I have a queue, a list with producer threads and a list with consumer threads.
My code looks like this
public class Runner
{
List<Thread> Producers;
List<Thread> Consumers;
Queue<int> queue;
Random random;
public Runner()
{
Producers = new List<Thread>();
Consumers = new List<Thread>();
for (int i = 0; i < 2; i++)
{
Thread thread = new Thread(Produce);
Producers.Add(thread);
}
for (int i = 0; i < 2; i++)
{
Thread thread = new Thread(Consume);
Consumers.Add(thread);
}
queue = new Queue<int>();
random = new Random();
Producers.ForEach(( thread ) => { thread.Start(); });
Consumers.ForEach(( thread ) => { thread.Start(); });
}
protected void Produce()
{
while (true)
{
int number = random.Next(0, 99);
queue.Enqueue(number);
Console.WriteLine(Thread.CurrentThread.ManagedThreadId + " Produce: " + number);
}
}
protected void Consume()
{
while (true)
{
if (queue.Any())
{
int number = queue.Dequeue();
Console.WriteLine(Thread.CurrentThread.ManagedThreadId + " Consume: " + number);
}
else
{
Console.WriteLine("No items to consume");
}
}
}
}
Shouldn’t this fail miserable cause of the missing use of the lock keyword?
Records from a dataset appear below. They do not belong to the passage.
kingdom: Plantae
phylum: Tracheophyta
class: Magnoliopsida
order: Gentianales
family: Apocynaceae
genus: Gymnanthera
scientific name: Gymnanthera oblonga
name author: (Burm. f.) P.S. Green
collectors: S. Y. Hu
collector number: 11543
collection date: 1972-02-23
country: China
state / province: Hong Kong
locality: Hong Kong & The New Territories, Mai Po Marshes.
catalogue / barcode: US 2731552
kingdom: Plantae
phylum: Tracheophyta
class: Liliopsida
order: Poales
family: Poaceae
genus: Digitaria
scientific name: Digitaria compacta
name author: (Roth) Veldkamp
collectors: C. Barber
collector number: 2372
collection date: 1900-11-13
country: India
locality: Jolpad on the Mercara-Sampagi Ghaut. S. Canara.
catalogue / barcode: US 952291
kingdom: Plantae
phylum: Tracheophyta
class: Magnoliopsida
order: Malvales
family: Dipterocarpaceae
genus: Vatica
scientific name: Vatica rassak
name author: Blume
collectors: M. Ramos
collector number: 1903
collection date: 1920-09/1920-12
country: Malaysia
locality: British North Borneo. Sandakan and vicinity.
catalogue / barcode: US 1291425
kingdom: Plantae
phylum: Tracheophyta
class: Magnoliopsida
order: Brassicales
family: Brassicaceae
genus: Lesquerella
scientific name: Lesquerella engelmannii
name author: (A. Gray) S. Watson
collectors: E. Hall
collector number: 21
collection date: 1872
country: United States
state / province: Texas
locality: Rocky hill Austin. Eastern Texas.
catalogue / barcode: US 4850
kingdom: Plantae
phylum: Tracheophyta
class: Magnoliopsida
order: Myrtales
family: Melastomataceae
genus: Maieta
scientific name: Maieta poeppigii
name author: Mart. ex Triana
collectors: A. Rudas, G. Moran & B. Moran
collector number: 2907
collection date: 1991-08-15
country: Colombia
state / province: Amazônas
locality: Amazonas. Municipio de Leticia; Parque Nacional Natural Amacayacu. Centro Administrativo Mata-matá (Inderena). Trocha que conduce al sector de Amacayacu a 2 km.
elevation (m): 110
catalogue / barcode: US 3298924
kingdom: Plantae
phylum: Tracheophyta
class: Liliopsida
It failed once because it tried to dequeue when the queue was empty, using the lock keyword will fix that right?
If the lock keyword is not needed for the above code, when is it needed then?
Thank you in advance! =)
Locking is to done to eliminate aberrant behavior of an application, most specifically in multithreading. The most common goal is the elimination of a “race condition” which causes non-deterministic program behavior.
This is the behavior you saw. In one run you get an error for the queue having no items, in another run you have no issues. This is a race condition. Proper usage of locking will eliminate this scenario.